Critics say the health service is suffering from poor accounting and endemic over-prescription.
One fifth of the country’s health spending goes on pharmaceuticals.
I’m sure all of this is in Michael Moore’s new propaga…errr documentary Sicko. Then again, maybe not.
Viewers are taken to London’s Hammersmith Hospital, held up as a shining example of socialized care, where doctors are well-paid and patients well looked after. Moore ambles through the corridors interviewing patients that acclaim the NHS’s ‘free care,’ and express horror at the barbarism of the American system. Indeed, the facility’s “cashier” exists to give money to patients—for travel reimbursements—rather than taking it from them. But as is often the case with Moore’s films, the reality is more complex.
In 2005, London’s Evening Standard reported that Hammersmith Hospital would slash hundreds of jobs; the hospital, the most debt-ridden in Britain, was hemorrhaging money and desperately needed to cut costs. And while the hospital was “downsizing”, Hammersmith’s CEO—yes, even the NHS has an executive class—collected a year-end bonus of close to $20,000. Small beer by American standards, but enough to provoke tabloid headlines in Britain.
And the link to the story about cancer patients getting dosages of radiation that are too high is pretty scary.
A SHOCKING new TV documentary claims cancer patients are being blasted with too many high doses of radiation to save time and money.
And Professor Karol Sikova, the former head of the World Health Organisations’ cancer programme, warns the move is putting people’s lives at risk.
The show is being screened in the aftermath of the death of 16-year-old Lisa Norris She received 19 accidental overdoses of radiation during her brain cancer treatment.

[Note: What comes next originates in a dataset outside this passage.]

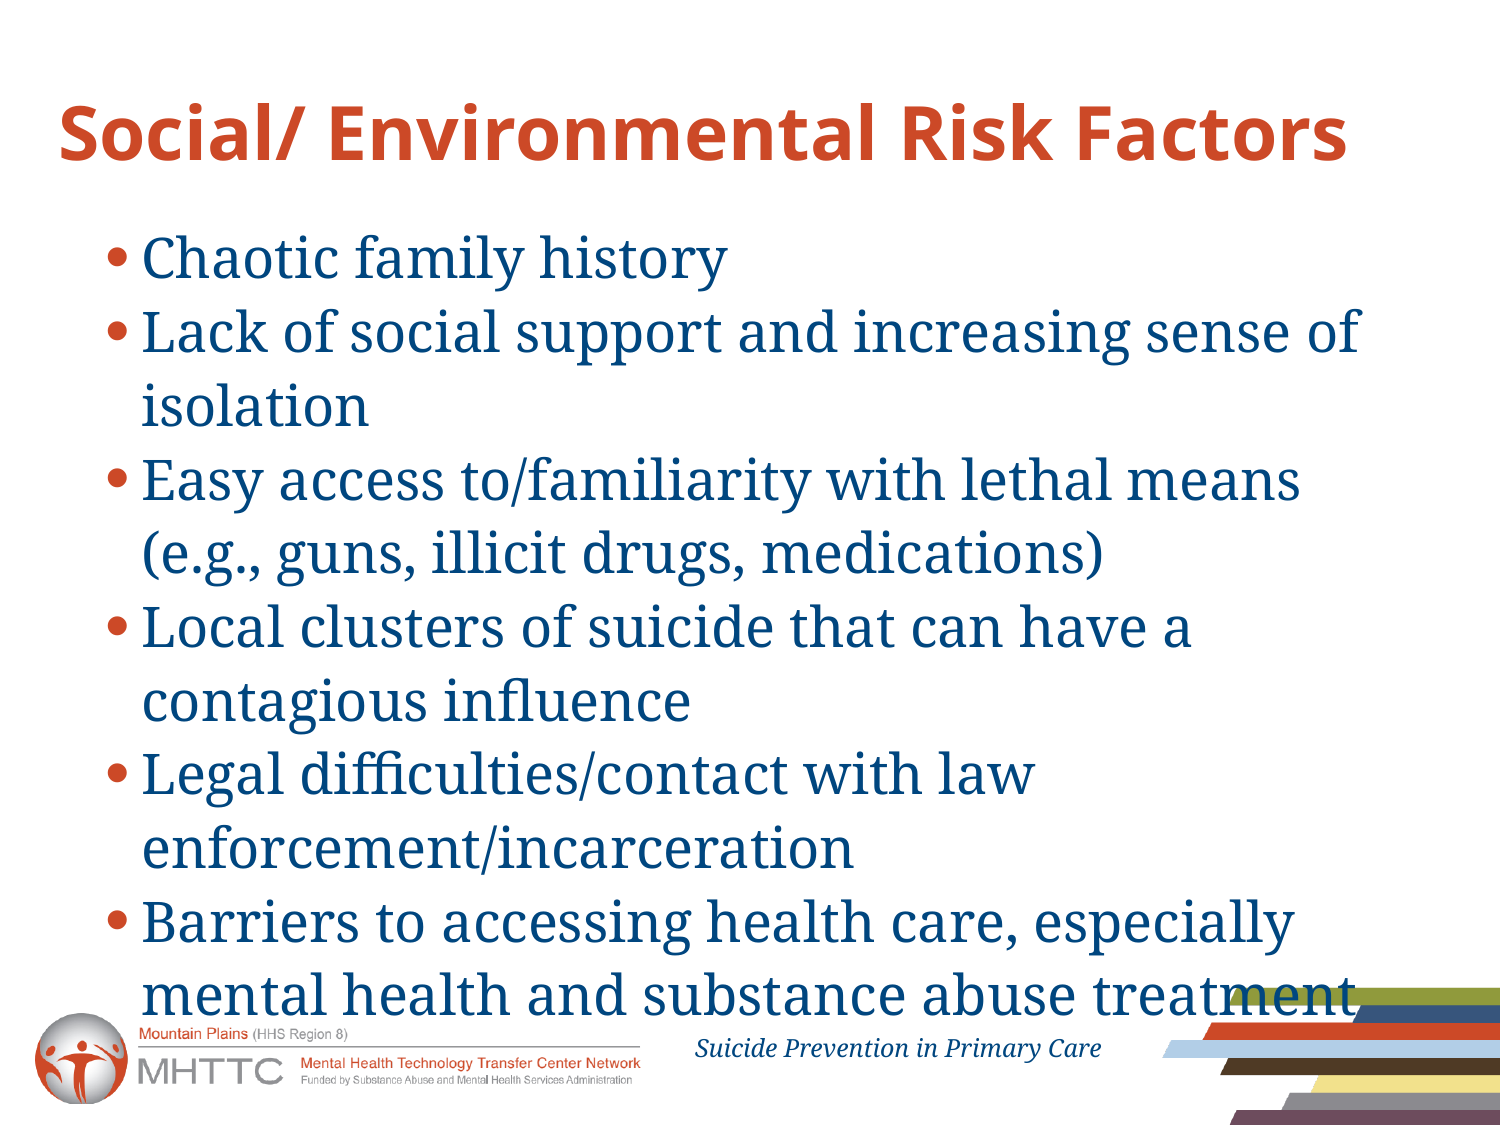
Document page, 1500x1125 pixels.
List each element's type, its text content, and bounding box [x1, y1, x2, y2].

Sikova tells how he believes the schoolgirl died as a result of her overdoses not, as doctors have said, her cancer.
Now none of this means that the American health care system is great or wonderful. Far, far from it. The system is creaking along under huge burdens that are growing at an exponential rate. Clearly something has to be done to fix this problem, but it doesn’t look like the solution is going to be found with simply throwing more government at the problem.